L'accordo commerciale India-UE garantisce un regime di visti prevedibile per i professionisti indiani


Per le aziende IT indiane, i centri di competenza globali e le grandi società di consulenza, l’accordo elimina uno dei maggiori problemi: le regole nazionali irregolari su quote e rinnovi dei permessi di lavoro. I responsabili delle risorse umane sottolineano che l’orizzonte garantito di cinque anni permetterà di ruotare i talenti tra Bangalore e l’Europa senza perdere tempo prezioso per il rinnovo dei visti. Anche i professionisti AYUSH e gli insegnanti di discipline tradizionali del benessere potranno aprire cliniche in tutta Europa utilizzando le loro qualifiche indiane.

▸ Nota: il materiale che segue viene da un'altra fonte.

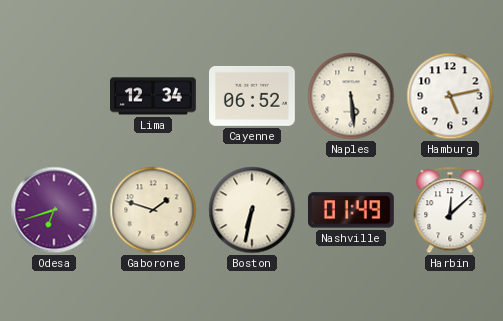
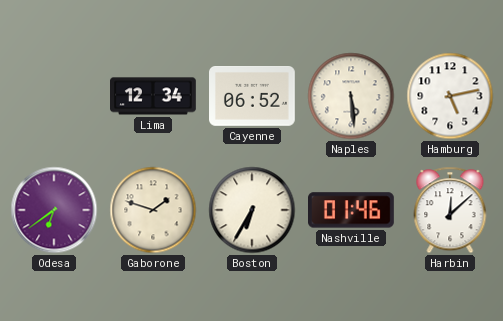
Odesa: 6:42 -> 6:39
Boston: 6:32 -> 6:35
Nashville: 01:49 -> 01:46
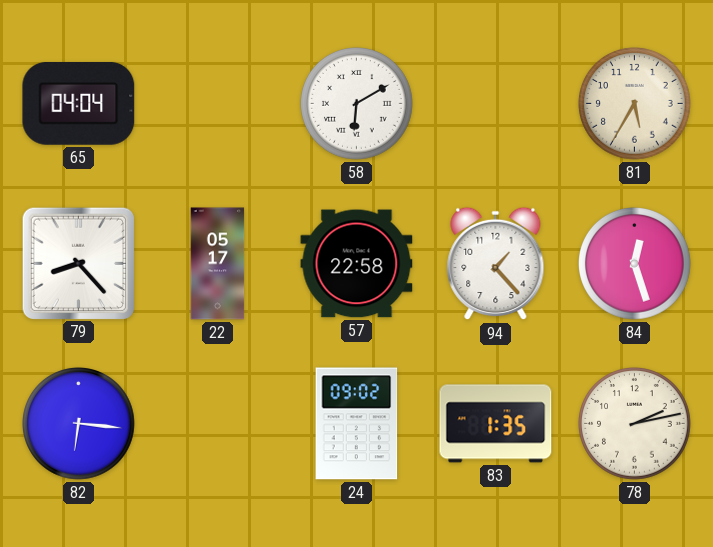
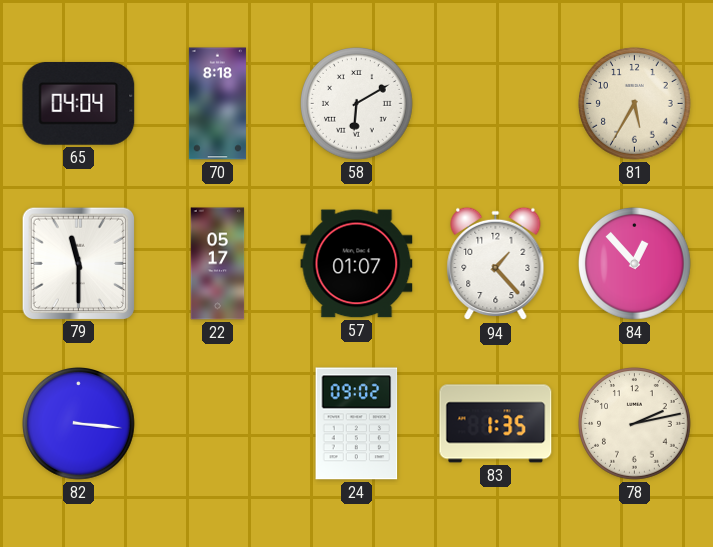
70: none -> 8:18
79: 8:23 -> 11:30
57: 22:58 -> 01:07
84: 12:27 -> 12:53
82: 6:16 -> 3:16
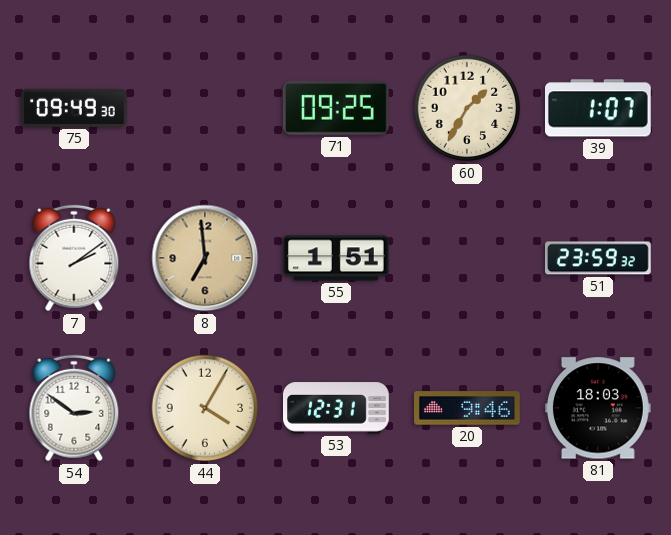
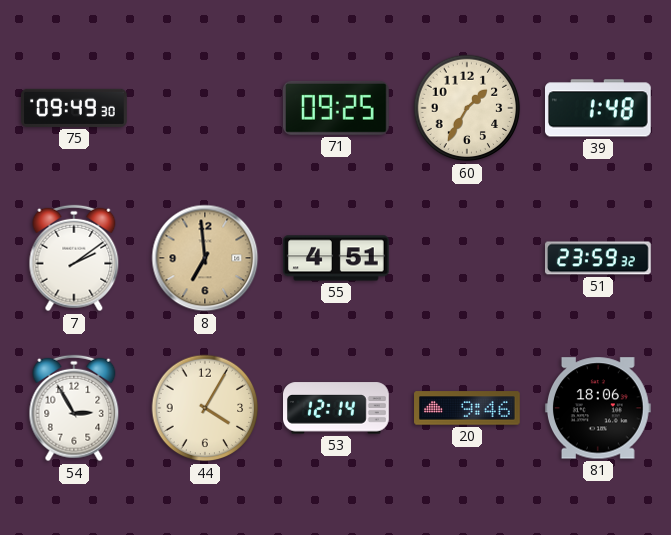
39: 1:07 -> 1:48
55: 1:51 -> 4:51
54: 2:51 -> 2:55
53: 12:31 -> 12:14
81: 18:03 -> 18:06
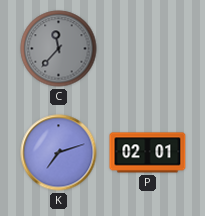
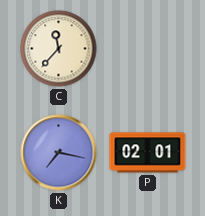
C dial: grey -> cream
K: 7:12 -> 7:17
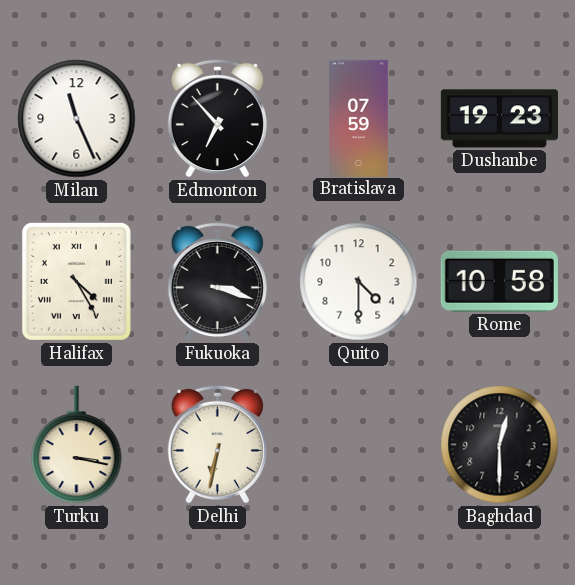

L’UE, da parte sua, ottiene un accesso migliore al mercato per i colossi dei servizi finanziari che da tempo chiedevano una presenza più ampia sul territorio. I funzionari hanno precisato che rimarranno in vigore le norme prudenziali, ma la quota per le filiali offre agli istituti europei una strada più chiara per crescere nella più grande economia emergente al mondo.

Le aziende dovrebbero ora rivedere le proprie politiche di mobilità: i team paghe dovranno monitorare le nuove esenzioni dalla sicurezza sociale, mentre i responsabili della mobilità potranno iniziare a pianificare missioni più lunghe e budget per l’accompagnamento familiare per le trasferte in UE già a partire dal terzo trimestre 2026.